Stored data
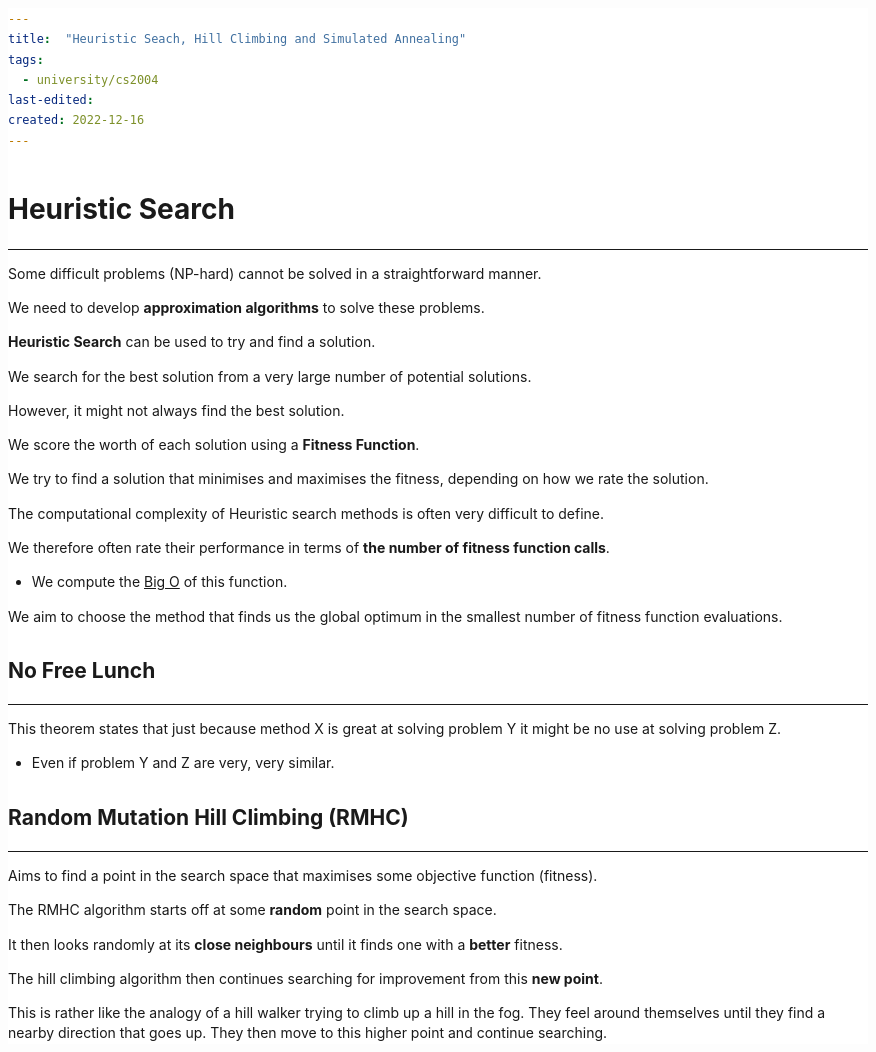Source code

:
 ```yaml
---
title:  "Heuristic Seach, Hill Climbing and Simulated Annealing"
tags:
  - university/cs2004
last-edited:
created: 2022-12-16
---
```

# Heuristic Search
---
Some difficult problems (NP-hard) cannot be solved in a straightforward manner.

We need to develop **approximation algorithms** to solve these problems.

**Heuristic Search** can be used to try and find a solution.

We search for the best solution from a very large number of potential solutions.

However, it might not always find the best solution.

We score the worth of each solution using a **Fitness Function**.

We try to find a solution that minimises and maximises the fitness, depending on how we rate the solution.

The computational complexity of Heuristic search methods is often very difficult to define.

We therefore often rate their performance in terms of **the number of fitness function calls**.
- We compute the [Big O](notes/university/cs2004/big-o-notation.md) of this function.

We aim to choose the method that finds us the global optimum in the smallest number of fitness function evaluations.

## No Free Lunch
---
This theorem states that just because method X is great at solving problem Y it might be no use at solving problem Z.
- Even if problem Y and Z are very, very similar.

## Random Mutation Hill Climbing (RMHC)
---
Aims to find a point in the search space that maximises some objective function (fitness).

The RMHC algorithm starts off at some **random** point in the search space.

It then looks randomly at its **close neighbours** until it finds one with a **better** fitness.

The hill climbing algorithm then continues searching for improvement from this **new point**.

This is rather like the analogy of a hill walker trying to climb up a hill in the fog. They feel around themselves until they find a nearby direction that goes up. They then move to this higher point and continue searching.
--
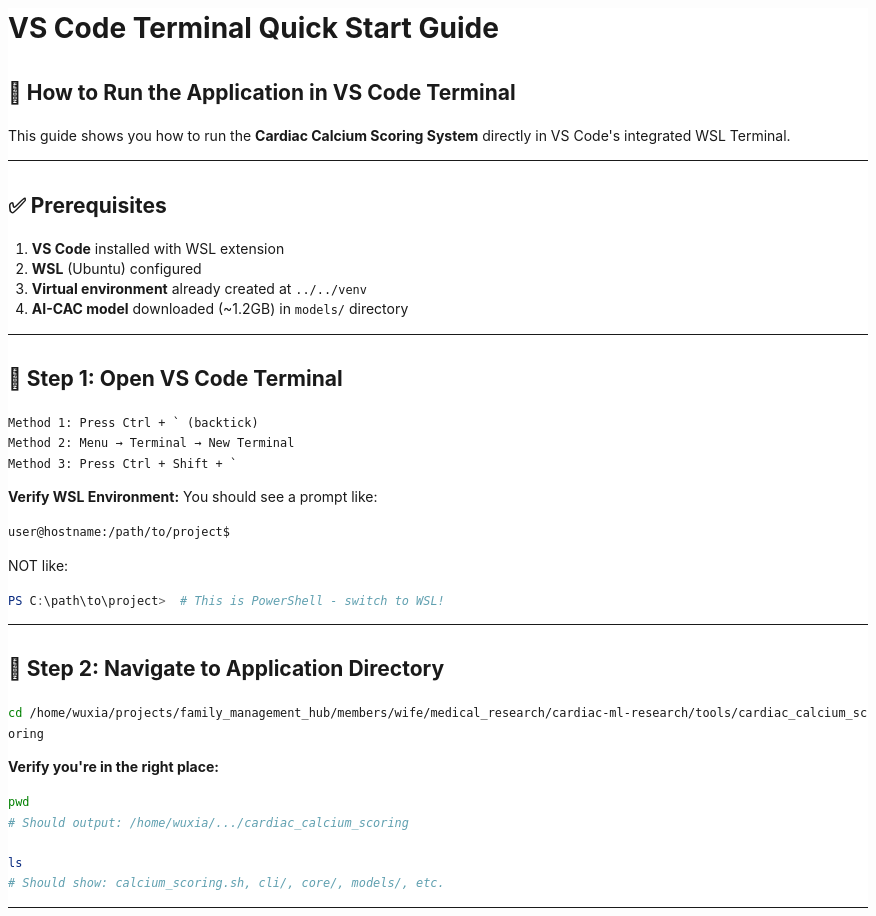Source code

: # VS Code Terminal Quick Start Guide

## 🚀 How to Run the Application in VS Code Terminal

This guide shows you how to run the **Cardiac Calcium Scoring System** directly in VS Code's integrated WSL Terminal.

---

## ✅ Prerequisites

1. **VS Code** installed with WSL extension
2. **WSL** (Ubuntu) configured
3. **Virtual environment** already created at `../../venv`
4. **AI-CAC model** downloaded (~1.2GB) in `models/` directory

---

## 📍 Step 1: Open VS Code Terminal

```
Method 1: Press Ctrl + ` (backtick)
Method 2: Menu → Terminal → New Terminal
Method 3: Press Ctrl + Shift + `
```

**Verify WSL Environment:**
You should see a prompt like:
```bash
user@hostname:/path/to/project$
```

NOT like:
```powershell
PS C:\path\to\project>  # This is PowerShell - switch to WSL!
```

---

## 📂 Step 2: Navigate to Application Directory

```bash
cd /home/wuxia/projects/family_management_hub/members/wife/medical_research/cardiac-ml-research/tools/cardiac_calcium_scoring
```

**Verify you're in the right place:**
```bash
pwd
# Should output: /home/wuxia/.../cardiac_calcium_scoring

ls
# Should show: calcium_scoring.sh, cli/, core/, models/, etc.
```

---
==
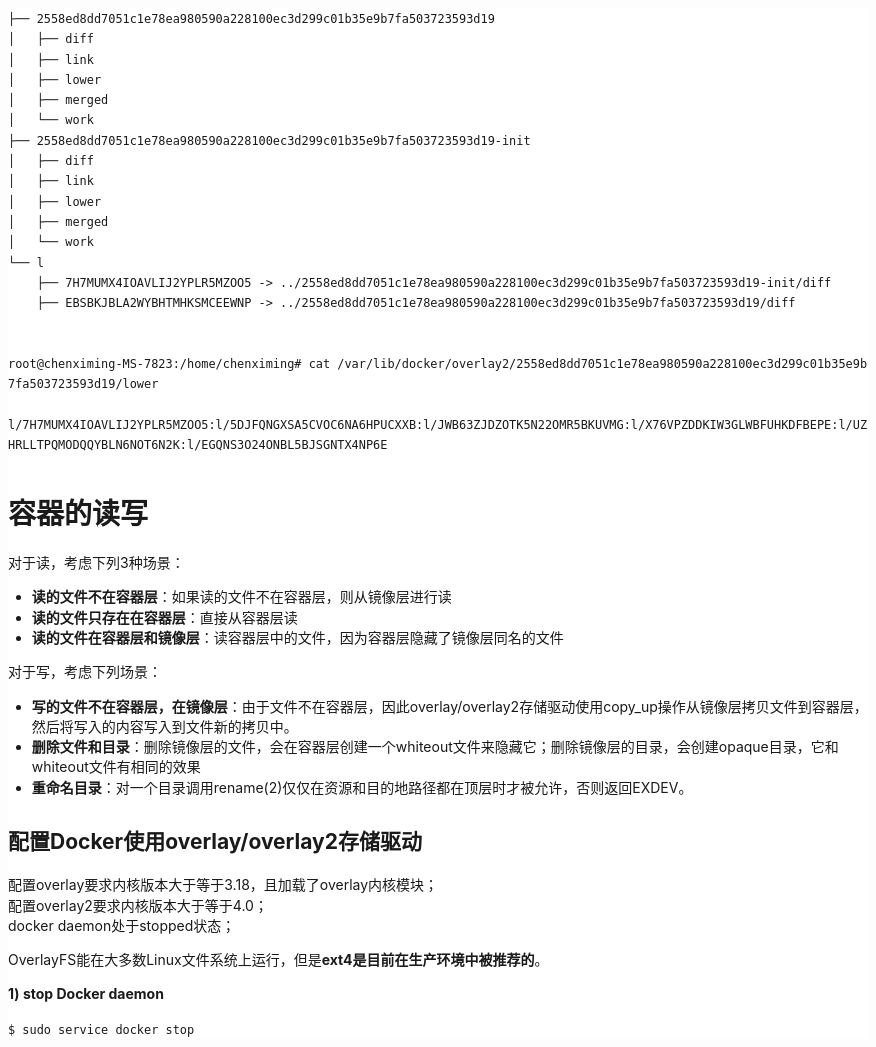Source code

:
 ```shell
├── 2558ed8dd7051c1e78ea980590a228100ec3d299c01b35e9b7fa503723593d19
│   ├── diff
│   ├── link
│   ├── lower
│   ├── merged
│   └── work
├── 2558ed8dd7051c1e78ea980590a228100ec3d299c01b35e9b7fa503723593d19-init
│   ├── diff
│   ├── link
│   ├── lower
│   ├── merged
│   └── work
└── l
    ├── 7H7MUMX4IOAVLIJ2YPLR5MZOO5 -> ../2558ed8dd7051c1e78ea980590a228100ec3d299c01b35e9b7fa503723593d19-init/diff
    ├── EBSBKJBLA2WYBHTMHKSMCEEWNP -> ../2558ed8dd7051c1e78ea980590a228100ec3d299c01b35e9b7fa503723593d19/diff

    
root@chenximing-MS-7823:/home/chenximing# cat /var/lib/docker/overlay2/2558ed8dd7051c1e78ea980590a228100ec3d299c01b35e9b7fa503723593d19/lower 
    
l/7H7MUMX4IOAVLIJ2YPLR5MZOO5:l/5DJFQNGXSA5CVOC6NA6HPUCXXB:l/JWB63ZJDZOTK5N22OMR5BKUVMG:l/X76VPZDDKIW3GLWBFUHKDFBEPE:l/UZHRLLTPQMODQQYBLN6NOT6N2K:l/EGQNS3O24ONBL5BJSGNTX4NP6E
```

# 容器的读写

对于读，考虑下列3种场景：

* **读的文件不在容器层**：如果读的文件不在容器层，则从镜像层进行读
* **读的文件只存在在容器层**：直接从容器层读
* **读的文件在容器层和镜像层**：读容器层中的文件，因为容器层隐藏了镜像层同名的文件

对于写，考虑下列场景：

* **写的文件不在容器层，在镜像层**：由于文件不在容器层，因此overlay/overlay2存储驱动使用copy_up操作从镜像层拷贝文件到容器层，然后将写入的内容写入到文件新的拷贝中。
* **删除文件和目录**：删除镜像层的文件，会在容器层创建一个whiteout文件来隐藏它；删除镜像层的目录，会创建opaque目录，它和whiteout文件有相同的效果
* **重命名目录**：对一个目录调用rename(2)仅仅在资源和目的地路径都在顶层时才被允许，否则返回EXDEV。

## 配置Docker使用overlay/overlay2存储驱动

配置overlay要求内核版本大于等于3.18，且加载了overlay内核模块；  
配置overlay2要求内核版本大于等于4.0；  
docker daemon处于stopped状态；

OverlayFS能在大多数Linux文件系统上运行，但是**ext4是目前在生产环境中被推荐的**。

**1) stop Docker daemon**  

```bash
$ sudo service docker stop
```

What you need to do: Extract every line from the records above that contains the word "Terminal".

Exercise result:
: # VS Code Terminal Quick Start Guide
## 🚀 How to Run the Application in VS Code Terminal
This guide shows you how to run the **Cardiac Calcium Scoring System** directly in VS Code's integrated WSL Terminal.
## 📍 Step 1: Open VS Code Terminal
Method 2: Menu → Terminal → New Terminal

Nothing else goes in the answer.